Below are definitions to key terms used in this Arts Data Profile.

Business Establishment

An establishment is a single physical location at which business is conducted or services or industrial operations are performed. It is not necessarily identical with a company or enterprise, which may consist of one or more establishments. When two or more activities are carried on at a single location under a single ownership, all activities generally are grouped together as a single establishment. The entire establishment is classified on the basis of its major activity and all data are included in that classification.

For more information about business establishments, please see the U.S. Census Bureau, Statistics of U.S. Businesses.


While there are a number of definitions of “rural” and “urban,” in this Arts Data Profile, urban refers to metropolitan statistics areas and rural is non-metro.

Metropolitan statistical areas (metro areas) are geographic entities defined by the U.S. Office of Management and Budget (OMB) for use by Federal statistical agencies in collecting, tabulating, and publishing Federal statistics. A metro area includes one or more counties containing a core urban area of 50,000 or more people, together with any adjacent counties that have a high degree of social and economic integration (as measured by commuting to work) with the urban core.

All counties outside of metropolitan areas are defined here as “rural.” Rural includes OMB-designated “micropolitan statistical areas,” which are urban areas with at least 10,000 but no more than 50,000 people.

For more information about varying definitions of rural, please see the Economic Research Service, Identifying Nine Rural Definitions.

Tradable Sectors

The 2014 Rural Establishment Innovation Survey (REIS) polled business establishments in non-agricultural tradable sectors. These included: manufacturing (NAICS 31-33); mining and extraction (NAICS 21); wholesale trade (NAICS 42); transportation and warehousing (NAICS 48-49); information (NAICS 51); finance and insurance (NAICS 52); management of companies and enterprises (55); professional, scientific, and professional services (NAICS 54); and arts and entertainment (NAICS 71).

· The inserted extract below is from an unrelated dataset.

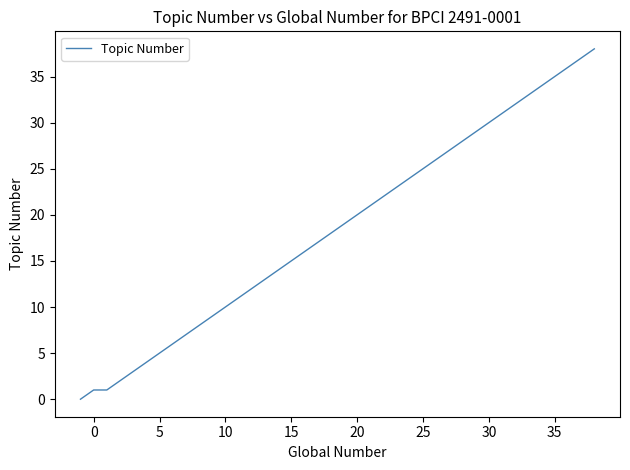

Reading left to right, extract all data points from this chart.

0	1	1	2	3	4	5	6	7	8	9	10	11	12	13	14	15	16	17	18	19	20	21	22	23	24	25	26	27	28	29	30	31	32	33	34	35	36	37	38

The non-tradable sector consists of locally-provided services such as construction (NAICS 23); healthcare (NAICS 62); retail trade (NAICS 44-45); and education (NAICS 61).

Innovation Classification

Using REIS responses to an array of questions pertaining to innovation, the Economic Research Service conducted latent class analysis to categorize establishments as: substantive innovators; nominal innovators; and non-innovators.

While non-innovators fail to meet an initial threshold of having the rudiments of a continuous improvement program, establishments classified as nominal innovators meet this minimum.

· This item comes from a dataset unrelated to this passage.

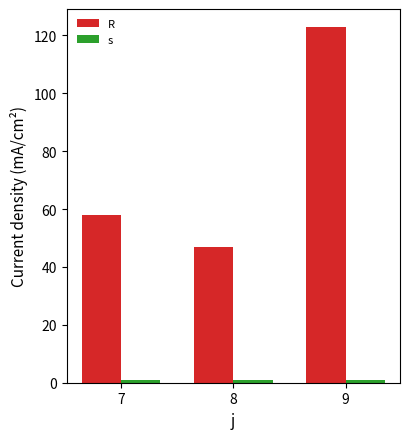

What are all the series names shown in the legend?

R, s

Substantive innovators not only meet the initial threshold of having the rudiments of a continuous improvement program, but they also report engaging in practices consistent with far-ranging innovation.

For example, nearly 56 percent of substantive innovators report protection of trade secrets; 72 percent say they have left incomplete or have abandoned innovation activities in the past. Having an incomplete or abandoned innovation project indicates that an establishment recognizes the value of initial failures in the trial and error process of innovation.

The REIS shows that 30 percent of non-agricultural, tradable business establishments are substantive innovators.

Design Orientation

The Economic Research Service also used latent class analysis to classify establishments into three categories of design use: (1) no systematic use of design; (2) “design last finish”; and (3) design- integrated.

On the design ladder, the phrase “no use of systematic design” refers to establishments that did not indicate using in-house or contracted design services; they also did not apply for patents or register trademarks or pursue other intellectual property protections.

“Design last finish” refers to establishments that reported use of in-house or contract design services, but which used few, if any, intellectual property protections.

The highest rung on the design ladder is “design-integrated,” which refers to establishments that use in-house or contracted design services and that use several types of intellectual property protection. Such firms also reported they are likely to borrow funds for intangible investments such as branding or design.